In 1998, their next work 'Εικόνες στα Σύννεφα' (Icones sta Synnefa, Images in the Clouds) is followed, obviously better than their previous, but missing their early freshness. They cover the song 'Θαλασσογραφία' (Thalassographia, 'Seascape'), which is sung by Eleni Tsaligopoulou and is included in an album with song covers of Dionysis Savvopoulos. Mitsos and Iraklis leave the band, while the other members continue participating in other albums, giving songs to artists and doing concerts in many cities.

In 1999, after Kostas's departure, a new member, Nikiforos, joins the band. During that year, they start recording their sixth album 'Μικρά που Είναι τα Όνειρα' (Micra pou Ine ta Onira, How Small Dreams Are).

After a lot of work, the album was released in 2000 including 13 new songs. During the next two years, Ypogeia Revmata sign the music of several theatrical plays, do concerts and cooperate with many other artists and bands.

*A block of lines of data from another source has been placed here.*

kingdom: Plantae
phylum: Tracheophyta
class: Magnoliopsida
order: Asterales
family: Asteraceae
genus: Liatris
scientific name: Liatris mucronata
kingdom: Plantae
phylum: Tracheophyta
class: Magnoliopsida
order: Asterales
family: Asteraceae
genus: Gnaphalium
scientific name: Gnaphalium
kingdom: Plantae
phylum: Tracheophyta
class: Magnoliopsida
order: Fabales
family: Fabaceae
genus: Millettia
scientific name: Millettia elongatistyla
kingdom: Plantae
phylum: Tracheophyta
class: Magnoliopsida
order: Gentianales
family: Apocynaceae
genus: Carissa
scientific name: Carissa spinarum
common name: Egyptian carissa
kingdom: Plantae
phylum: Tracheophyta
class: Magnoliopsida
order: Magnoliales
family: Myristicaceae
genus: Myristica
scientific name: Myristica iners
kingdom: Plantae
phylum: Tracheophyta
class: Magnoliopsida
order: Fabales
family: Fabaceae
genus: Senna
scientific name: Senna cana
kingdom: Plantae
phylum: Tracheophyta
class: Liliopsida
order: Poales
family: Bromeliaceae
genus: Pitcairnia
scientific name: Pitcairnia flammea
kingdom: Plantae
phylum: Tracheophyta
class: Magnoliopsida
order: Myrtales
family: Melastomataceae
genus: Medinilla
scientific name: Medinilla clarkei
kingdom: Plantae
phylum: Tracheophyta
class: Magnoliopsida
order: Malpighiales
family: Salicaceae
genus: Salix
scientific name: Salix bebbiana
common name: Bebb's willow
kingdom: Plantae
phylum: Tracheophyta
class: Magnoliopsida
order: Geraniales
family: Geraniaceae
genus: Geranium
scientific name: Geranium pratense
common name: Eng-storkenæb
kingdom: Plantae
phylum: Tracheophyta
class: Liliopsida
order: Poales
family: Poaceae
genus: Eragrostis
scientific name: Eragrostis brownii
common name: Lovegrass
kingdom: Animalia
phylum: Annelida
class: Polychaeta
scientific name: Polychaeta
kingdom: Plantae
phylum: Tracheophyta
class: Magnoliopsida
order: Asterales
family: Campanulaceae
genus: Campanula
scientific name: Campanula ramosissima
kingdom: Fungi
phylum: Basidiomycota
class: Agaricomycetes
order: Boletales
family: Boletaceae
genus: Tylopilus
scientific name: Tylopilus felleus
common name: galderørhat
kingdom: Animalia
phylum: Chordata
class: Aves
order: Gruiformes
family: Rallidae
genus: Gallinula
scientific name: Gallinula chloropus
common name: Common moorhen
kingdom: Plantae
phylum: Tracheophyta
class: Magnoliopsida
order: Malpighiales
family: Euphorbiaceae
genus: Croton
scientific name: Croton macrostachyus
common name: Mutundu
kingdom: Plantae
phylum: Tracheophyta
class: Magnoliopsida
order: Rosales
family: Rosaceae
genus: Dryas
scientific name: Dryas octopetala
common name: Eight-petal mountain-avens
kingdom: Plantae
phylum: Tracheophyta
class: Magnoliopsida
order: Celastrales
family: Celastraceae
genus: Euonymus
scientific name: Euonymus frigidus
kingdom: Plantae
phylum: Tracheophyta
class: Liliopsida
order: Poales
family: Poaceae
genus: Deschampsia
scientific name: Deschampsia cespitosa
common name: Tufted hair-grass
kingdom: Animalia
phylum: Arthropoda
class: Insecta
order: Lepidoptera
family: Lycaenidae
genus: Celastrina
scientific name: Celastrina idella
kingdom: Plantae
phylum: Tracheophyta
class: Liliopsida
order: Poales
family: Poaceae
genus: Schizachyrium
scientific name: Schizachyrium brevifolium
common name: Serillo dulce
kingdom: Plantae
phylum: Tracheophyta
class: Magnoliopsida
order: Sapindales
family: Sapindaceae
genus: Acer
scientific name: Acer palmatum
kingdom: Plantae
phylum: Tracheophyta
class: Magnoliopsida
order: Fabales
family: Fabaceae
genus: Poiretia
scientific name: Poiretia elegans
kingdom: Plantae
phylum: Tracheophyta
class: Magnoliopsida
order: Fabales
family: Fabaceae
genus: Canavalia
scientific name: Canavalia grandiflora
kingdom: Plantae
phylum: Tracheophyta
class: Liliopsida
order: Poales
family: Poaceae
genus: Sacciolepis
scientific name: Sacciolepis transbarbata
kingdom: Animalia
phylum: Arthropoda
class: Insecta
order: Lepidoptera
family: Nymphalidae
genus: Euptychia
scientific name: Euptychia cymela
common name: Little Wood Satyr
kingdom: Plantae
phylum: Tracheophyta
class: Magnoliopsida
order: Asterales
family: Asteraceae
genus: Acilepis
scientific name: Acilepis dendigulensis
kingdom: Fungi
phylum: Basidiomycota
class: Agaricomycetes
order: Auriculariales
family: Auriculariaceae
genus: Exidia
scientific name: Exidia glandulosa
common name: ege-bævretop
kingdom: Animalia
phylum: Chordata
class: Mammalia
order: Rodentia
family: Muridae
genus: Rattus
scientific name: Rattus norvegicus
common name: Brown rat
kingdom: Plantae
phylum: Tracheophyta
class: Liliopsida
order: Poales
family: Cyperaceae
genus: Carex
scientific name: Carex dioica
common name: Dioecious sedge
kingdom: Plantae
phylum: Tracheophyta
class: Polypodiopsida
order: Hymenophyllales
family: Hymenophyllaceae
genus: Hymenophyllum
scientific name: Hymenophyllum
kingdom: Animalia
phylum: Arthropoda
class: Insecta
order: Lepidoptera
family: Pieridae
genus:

In 2003 the band experienced a lot of changes in formation. Markos, Panagiotis and Nikiforos leave the band, while Tasos, Marios, Apostolis and Kostas - one of the founding members of the group - replace them. Before the year ends, Kostas leaves the band again.

For the next years, with Grigoris (guitar, vocals) being the only remaining member from the start, Tasos (drums, vocals), Marios (keyboards, vocals) and Apostolis (bass, guitar, accordion, vocals), Ypogia Revmata do a lot of concerts all over Greece, covering their older songs and trying their new material live.

In 2007, after six years of absence from discography, Ypogeia Revmata return with their new album 'Νέα Μέρα' (Nea Mera, New Day), a title that marks the new age of the band. The band shows a different sound and composition from the usual, mixing rock and lyrical elements and emphasising poetic lyrics. This new album startled many, as it has a lot of foreign elements.